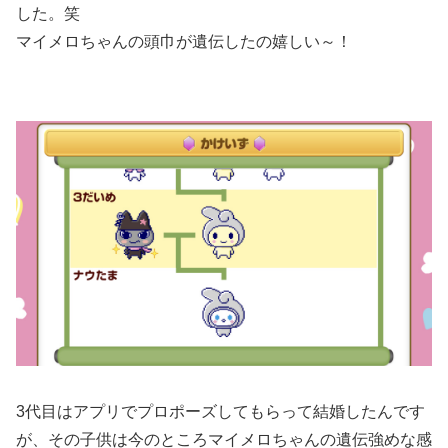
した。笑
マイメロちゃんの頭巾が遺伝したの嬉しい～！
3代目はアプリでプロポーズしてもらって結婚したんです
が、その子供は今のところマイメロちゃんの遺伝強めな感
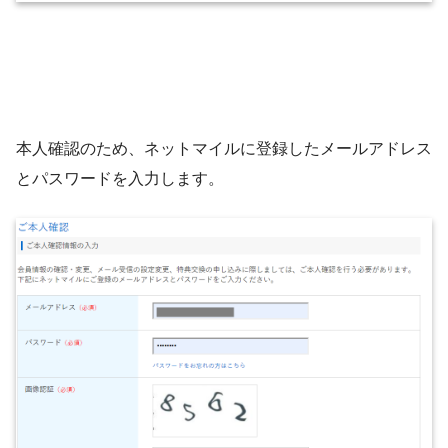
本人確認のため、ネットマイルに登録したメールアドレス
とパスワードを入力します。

* * *

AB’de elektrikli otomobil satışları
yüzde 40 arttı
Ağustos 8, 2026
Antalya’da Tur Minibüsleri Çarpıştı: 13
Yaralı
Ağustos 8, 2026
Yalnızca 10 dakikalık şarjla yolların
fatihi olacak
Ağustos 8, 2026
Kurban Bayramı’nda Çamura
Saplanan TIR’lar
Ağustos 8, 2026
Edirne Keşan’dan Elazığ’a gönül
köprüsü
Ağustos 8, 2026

* **Work order**
Turn everything from the line containing "AB’de elektrikli otomobil satışları" down to the line containing "Saplanan TIR’lar" into a JSON list of strings, with one string per line and blank lines omitted.

* **Result**
[
  "AB’de elektrikli otomobil satışları",
  "yüzde 40 arttı",
  "Ağustos 8, 2026",
  "Antalya’da Tur Minibüsleri Çarpıştı: 13",
  "Yaralı",
  "Ağustos 8, 2026",
  "Yalnızca 10 dakikalık şarjla yolların",
  "fatihi olacak",
  "Ağustos 8, 2026",
  "Kurban Bayramı’nda Çamura",
  "Saplanan TIR’lar"
]